Court Opinion

ID: 8450737
Source: CourtListenerOpinion
Date Created: 2022-11-05 01:10:26.630348+00
Date Added: 2024-06-11T16:48:59.319642
License: Public Domain

SUMMARY ORDER
(Redacted Version)
ON CONSIDERATION WHEREOF, IT IS HEREBY ORDERED, ADJUDGED, AND DECREED that the judgment of said district court be and it hereby is AFFIRMED.
Plaintiff-appellant Predrag Cicvara (“Cicvara”) appeals from a judgment entered on November 30, 2011 dismissing his complaint. By order dated November 22, 2011, the district court granted summary judgment in favor of defendants-appellees, Gillette Co., Proctor & Gamble Co. (collectively “the Company” or “Gillette”), finding as a matter of law that the Company’s decision that Cicvara had engaged in “gross misconduct” was not arbitrary or capricious. We assume the parties’ familiarity with the underlying facts, procedural history, and specification of issues for review.
Whether we review the district court’s decision de novo or for abuse of discretion, we reach the same conclusion. [Text Redacted] The district court was [Text Redacted] correct to find, “[o]n the basis of the evidence presented, no rational trier of fact could find that Gillette failed to exercise its discretion reasonably and in good faith.” Id. at *6.
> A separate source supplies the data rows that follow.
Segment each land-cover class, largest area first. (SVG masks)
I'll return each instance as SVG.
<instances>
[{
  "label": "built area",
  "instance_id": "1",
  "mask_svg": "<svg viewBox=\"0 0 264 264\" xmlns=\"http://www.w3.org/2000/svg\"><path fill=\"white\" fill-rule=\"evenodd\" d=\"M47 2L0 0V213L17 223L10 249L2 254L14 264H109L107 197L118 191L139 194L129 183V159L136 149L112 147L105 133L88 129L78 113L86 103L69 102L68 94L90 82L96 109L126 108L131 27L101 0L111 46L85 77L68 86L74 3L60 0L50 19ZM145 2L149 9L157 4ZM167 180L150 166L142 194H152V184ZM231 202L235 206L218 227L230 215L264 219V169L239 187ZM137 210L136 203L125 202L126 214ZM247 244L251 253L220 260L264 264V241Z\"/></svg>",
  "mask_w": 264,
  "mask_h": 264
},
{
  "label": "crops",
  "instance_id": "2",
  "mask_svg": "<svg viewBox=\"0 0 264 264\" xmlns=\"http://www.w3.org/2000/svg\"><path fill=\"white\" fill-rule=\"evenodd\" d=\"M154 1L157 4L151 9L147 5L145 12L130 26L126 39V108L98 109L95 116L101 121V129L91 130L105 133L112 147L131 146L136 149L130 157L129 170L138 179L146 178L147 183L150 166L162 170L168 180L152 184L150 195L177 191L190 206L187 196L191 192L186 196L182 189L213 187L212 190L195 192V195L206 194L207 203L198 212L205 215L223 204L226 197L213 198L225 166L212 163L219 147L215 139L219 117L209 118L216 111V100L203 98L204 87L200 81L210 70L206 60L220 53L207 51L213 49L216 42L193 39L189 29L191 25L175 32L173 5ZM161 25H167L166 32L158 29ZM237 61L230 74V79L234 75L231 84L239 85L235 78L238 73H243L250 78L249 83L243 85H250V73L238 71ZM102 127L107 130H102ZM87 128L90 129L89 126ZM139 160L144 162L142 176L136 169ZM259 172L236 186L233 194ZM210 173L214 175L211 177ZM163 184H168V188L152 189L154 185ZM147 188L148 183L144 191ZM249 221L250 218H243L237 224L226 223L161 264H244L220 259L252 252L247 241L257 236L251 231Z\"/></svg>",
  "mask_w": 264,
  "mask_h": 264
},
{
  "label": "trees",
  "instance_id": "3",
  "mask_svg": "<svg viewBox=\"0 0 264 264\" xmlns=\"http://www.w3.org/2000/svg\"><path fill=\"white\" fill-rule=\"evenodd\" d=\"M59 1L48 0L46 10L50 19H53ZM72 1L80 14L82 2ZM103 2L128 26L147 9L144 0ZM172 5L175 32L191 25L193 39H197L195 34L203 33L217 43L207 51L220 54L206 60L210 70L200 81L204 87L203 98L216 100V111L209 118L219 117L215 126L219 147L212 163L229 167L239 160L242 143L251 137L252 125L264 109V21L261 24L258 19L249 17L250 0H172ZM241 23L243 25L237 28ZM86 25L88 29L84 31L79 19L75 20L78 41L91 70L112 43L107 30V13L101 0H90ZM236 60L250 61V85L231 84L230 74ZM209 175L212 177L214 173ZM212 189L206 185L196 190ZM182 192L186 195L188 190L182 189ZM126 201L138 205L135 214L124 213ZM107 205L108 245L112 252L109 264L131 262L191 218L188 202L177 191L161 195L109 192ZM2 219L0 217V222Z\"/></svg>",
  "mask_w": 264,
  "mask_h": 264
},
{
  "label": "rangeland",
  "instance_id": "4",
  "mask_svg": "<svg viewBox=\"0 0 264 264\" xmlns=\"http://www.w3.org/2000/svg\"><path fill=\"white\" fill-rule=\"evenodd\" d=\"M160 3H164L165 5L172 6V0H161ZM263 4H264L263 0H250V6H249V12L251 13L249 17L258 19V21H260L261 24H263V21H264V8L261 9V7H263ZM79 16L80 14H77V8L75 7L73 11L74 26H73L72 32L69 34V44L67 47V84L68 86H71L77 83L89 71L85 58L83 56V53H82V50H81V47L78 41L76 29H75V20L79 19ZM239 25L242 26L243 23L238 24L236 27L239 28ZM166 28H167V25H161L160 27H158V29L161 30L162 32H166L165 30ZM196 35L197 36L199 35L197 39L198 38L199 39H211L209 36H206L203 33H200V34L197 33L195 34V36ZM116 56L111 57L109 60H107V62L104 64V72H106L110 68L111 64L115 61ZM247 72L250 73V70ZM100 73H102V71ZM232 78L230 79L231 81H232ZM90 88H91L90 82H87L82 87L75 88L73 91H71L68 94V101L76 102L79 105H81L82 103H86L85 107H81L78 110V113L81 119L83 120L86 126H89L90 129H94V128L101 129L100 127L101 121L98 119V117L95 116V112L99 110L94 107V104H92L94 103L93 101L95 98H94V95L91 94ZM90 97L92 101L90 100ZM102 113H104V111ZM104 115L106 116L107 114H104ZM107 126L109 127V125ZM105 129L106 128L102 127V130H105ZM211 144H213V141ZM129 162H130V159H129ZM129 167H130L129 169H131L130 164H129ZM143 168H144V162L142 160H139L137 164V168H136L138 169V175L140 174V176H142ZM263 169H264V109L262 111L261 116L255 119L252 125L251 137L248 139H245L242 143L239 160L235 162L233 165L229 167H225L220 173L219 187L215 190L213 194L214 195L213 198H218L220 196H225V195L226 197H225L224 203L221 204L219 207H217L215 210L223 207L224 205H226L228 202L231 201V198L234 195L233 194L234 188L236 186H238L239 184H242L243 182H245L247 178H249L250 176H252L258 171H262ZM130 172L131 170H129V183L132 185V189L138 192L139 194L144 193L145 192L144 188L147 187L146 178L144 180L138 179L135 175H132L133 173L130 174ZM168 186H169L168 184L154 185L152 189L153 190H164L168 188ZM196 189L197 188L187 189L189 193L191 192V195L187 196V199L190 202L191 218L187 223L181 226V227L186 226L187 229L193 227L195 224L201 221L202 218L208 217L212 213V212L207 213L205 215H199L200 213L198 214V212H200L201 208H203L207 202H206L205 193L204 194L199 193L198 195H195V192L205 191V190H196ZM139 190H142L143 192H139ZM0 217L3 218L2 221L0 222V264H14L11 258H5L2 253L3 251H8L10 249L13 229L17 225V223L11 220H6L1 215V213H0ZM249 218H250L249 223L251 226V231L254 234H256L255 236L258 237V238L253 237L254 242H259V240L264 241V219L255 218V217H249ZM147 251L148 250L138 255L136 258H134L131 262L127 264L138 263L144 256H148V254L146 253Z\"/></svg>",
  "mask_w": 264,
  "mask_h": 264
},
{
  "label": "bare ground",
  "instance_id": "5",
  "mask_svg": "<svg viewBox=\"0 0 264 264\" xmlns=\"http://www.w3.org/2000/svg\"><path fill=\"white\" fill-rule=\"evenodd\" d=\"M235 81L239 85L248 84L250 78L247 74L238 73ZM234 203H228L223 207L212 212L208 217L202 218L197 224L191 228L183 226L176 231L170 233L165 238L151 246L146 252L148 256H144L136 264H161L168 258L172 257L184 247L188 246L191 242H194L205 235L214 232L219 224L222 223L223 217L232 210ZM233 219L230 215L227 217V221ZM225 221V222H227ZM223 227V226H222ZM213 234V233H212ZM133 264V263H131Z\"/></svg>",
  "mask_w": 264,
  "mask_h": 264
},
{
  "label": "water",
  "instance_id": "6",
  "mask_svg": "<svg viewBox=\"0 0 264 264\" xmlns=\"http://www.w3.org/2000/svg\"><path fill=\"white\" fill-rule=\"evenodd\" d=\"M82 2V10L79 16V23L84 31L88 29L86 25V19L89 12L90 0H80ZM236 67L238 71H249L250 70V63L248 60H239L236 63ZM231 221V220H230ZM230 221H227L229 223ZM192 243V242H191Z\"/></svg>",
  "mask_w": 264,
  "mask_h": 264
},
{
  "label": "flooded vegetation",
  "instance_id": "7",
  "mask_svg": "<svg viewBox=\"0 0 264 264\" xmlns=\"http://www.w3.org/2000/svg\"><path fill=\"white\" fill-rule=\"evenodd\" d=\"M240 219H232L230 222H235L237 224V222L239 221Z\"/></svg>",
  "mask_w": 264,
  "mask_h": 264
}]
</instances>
Moreover, Cicvara’s brief on appeal fails to comply with the requirements of Fed. R.App. P. 28(a). See Ernst Haas Studio, Inc. v. Palm Press, Inc., 164 F.3d 110, 112 (2d Cir.1999) (per curiam). Among its numerous deficiencies, appellant’s brief lacks a 1) complete table of authorities, 2) jurisdictional statement, 3) statement of issues, 4) statement of the case, 5) statement of the facts, 6) summary of the argument, and most importantly 7) any argument whatsoever. As appellees state, “appellant has not even clearly framed for this Court the issue on appeal.” More fundamentally he fails to state a cogent argument. To make a legal argument is “to advance one’s contentions by connecting law to facts,” Sioson v. Knights of Columbus, 303 F.3d 458, 460 (2d Cir.2002) (per curiam), yet in the argument section of Cicvara’s brief there is not one fact, or supposed fact, connected to any legal argument. See Fed. R.App. P. 28(a)(9)(A) (“[T]he argument ... must contain ... the appellant’s contentions, and the reasons for them, with citations to the authorities and parts of the record on which the appellant relies.”) (emphasis added).
Indeed, appellant’s brief is tantamount to an “invitation [for us] to scour the record, research any legal theory that comes to mind, and serve generally as an advocate for appellant.” Ernst Haas, 164 F.3d at 112. As we declined to do so in Ernst Haas and Sioson, similarly, we will not do so here. “Nor will we take the absence of an argument on appeal as an invitation to dig up and scrutinize anew the memorandum in opposition to summary judgment that Appellant submitted to the court be*29low.” Sioson, 308 F.3d at 460. Although “we may overlook a litigant’s failure properly to present an issue on appeal in unusual circumstances, one being where manifest injustice would otherwise result,” Id. citing Fed. R.App. P. 28, we choose not to do so here.
We find the Appellant’s remaining arguments to be without merit. Accordingly, the judgment of the district court hereby is AFFIRMED.